Stored data

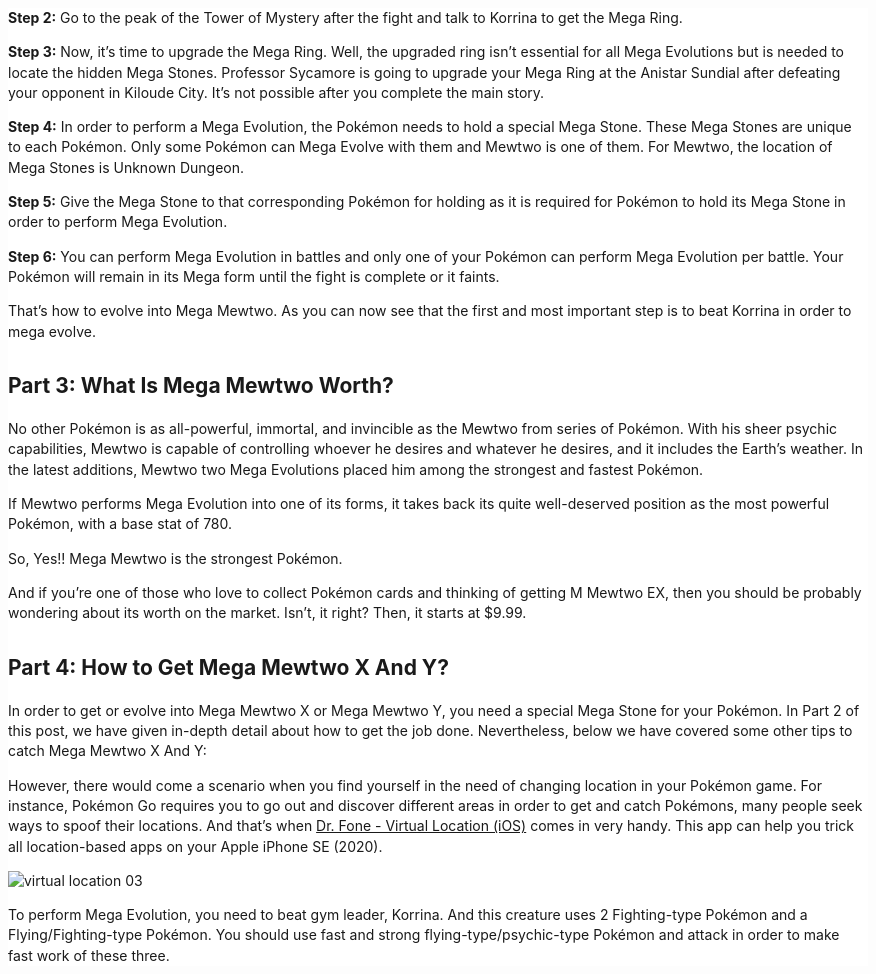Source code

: **Step 2:** Go to the peak of the Tower of Mystery after the fight and talk to Korrina to get the Mega Ring.

**Step 3:** Now, it’s time to upgrade the Mega Ring. Well, the upgraded ring isn’t essential for all Mega Evolutions but is needed to locate the hidden Mega Stones. Professor Sycamore is going to upgrade your Mega Ring at the Anistar Sundial after defeating your opponent in Kiloude City. It’s not possible after you complete the main story.

**Step 4:** In order to perform a Mega Evolution, the Pokémon needs to hold a special Mega Stone. These Mega Stones are unique to each Pokémon. Only some Pokémon can Mega Evolve with them and Mewtwo is one of them. For Mewtwo, the location of Mega Stones is Unknown Dungeon.

**Step 5:** Give the Mega Stone to that corresponding Pokémon for holding as it is required for Pokémon to hold its Mega Stone in order to perform Mega Evolution.

**Step 6:** You can perform Mega Evolution in battles and only one of your Pokémon can perform Mega Evolution per battle. Your Pokémon will remain in its Mega form until the fight is complete or it faints.

That’s how to evolve into Mega Mewtwo. As you can now see that the first and most important step is to beat Korrina in order to mega evolve.

## Part 3: What Is Mega Mewtwo Worth?

No other Pokémon is as all-powerful, immortal, and invincible as the Mewtwo from series of Pokémon. With his sheer psychic capabilities, Mewtwo is capable of controlling whoever he desires and whatever he desires, and it includes the Earth’s weather. In the latest additions, Mewtwo two Mega Evolutions placed him among the strongest and fastest Pokémon.

If Mewtwo performs Mega Evolution into one of its forms, it takes back its quite well-deserved position as the most powerful Pokémon, with a base stat of 780.

So, Yes!! Mega Mewtwo is the strongest Pokémon.

And if you’re one of those who love to collect Pokémon cards and thinking of getting M Mewtwo EX, then you should be probably wondering about its worth on the market. Isn’t, it right? Then, it starts at $9.99.

## Part 4: How to Get Mega Mewtwo X And Y?

In order to get or evolve into Mega Mewtwo X or Mega Mewtwo Y, you need a special Mega Stone for your Pokémon. In Part 2 of this post, we have given in-depth detail about how to get the job done. Nevertheless, below we have covered some other tips to catch Mega Mewtwo X And Y:

However, there would come a scenario when you find yourself in the need of changing location in your Pokémon game. For instance, Pokémon Go requires you to go out and discover different areas in order to get and catch Pokémons, many people seek ways to spoof their locations. And that’s when [Dr. Fone - Virtual Location (iOS)](https://tools.techidaily.com/wondershare/drfone/virtual-location-changer/) comes in very handy. This app can help you trick all location-based apps on your Apple iPhone SE (2020).

![virtual location 03](https://images.wondershare.com/drfone/guide/virtual-location-03.png)

To perform Mega Evolution, you need to beat gym leader, Korrina. And this creature uses 2 Fighting-type Pokémon and a Flying/Fighting-type Pokémon. You should use fast and strong flying-type/psychic-type Pokémon and attack in order to make fast work of these three.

### [Action item]
List every line in the records above that contains the word "about".

### [Task output]
And if you’re one of those who love to collect Pokémon cards and thinking of getting M Mewtwo EX, then you should be probably wondering about its worth on the market. Isn’t, it right? Then, it starts at $9.99.
In order to get or evolve into Mega Mewtwo X or Mega Mewtwo Y, you need a special Mega Stone for your Pokémon. In Part 2 of this post, we have given in-depth detail about how to get the job done. Nevertheless, below we have covered some other tips to catch Mega Mewtwo X And Y:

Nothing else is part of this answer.